Activity —
Your answer should be the lines from the start of the records through the line with "Please mark the", copied word for word.

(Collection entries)
==============================

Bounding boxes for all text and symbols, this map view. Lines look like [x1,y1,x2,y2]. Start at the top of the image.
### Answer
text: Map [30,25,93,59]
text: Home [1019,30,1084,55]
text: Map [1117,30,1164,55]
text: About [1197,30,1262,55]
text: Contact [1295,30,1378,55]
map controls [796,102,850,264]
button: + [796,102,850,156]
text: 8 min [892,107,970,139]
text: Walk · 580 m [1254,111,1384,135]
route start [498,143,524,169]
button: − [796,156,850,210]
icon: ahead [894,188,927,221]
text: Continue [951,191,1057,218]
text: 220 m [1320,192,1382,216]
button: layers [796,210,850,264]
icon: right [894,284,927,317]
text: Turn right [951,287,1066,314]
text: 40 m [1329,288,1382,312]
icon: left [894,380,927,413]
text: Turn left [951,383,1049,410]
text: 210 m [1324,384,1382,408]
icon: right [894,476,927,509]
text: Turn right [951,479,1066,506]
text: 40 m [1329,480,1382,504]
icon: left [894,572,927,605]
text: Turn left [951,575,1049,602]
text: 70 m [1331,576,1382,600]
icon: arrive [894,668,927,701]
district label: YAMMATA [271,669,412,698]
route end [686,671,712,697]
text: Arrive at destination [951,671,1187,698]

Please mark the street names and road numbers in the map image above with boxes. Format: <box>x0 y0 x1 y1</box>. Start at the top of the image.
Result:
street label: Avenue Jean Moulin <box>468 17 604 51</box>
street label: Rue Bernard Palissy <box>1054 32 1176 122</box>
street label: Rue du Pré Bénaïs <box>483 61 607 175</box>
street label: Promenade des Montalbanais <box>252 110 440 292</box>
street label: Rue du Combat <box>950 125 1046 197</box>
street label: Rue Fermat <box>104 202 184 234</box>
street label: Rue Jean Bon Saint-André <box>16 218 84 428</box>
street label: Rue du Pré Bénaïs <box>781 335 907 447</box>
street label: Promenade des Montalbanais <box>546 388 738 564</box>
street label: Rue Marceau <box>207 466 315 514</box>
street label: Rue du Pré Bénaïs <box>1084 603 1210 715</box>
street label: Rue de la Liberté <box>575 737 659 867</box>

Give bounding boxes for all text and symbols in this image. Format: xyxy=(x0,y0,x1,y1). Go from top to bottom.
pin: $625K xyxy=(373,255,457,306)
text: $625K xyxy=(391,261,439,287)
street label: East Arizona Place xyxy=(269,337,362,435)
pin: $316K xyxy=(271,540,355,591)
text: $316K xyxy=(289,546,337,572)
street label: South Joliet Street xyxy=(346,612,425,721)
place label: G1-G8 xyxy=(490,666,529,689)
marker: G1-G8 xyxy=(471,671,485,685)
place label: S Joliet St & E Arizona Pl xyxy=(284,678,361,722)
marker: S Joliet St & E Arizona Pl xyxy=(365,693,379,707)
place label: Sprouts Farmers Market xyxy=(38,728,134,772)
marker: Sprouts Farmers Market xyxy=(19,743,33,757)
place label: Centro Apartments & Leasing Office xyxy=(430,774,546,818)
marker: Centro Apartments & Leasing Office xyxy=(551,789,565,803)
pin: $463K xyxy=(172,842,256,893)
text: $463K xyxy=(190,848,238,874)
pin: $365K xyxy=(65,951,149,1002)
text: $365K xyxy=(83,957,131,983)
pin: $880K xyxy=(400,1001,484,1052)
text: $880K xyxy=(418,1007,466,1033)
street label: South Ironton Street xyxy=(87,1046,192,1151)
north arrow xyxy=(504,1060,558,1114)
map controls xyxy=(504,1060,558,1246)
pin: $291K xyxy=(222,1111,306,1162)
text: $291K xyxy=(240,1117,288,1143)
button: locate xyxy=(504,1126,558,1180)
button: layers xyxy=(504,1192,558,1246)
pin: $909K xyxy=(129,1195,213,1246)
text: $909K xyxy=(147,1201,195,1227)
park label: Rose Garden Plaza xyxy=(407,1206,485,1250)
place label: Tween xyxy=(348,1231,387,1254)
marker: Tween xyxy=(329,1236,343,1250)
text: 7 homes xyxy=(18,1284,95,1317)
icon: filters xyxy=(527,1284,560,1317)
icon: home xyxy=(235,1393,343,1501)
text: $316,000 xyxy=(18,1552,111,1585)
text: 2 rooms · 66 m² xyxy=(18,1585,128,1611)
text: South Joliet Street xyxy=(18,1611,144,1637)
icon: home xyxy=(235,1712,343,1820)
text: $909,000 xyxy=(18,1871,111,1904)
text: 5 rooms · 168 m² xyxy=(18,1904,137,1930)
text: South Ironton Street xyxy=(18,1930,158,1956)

==============================

Response below —
Bounding boxes for all text and symbols, this map view. Lines look like [x1,y1,x2,y2]. Start at the top of the image.
### Answer
text: Map [30,25,93,59]
text: Home [1019,30,1084,55]
text: Map [1117,30,1164,55]
text: About [1197,30,1262,55]
text: Contact [1295,30,1378,55]
map controls [796,102,850,264]
button: + [796,102,850,156]
text: 8 min [892,107,970,139]
text: Walk · 580 m [1254,111,1384,135]
route start [498,143,524,169]
button: − [796,156,850,210]
icon: ahead [894,188,927,221]
text: Continue [951,191,1057,218]
text: 220 m [1320,192,1382,216]
button: layers [796,210,850,264]
icon: right [894,284,927,317]
text: Turn right [951,287,1066,314]
text: 40 m [1329,288,1382,312]
icon: left [894,380,927,413]
text: Turn left [951,383,1049,410]
text: 210 m [1324,384,1382,408]
icon: right [894,476,927,509]
text: Turn right [951,479,1066,506]
text: 40 m [1329,480,1382,504]
icon: left [894,572,927,605]
text: Turn left [951,575,1049,602]
text: 70 m [1331,576,1382,600]
icon: arrive [894,668,927,701]
district label: YAMMATA [271,669,412,698]
route end [686,671,712,697]
text: Arrive at destination [951,671,1187,698]

Please mark the street names and road numbers in the map image above with boxes. Format: <box>x0 y0 x1 y1</box>. Start at the top of the image.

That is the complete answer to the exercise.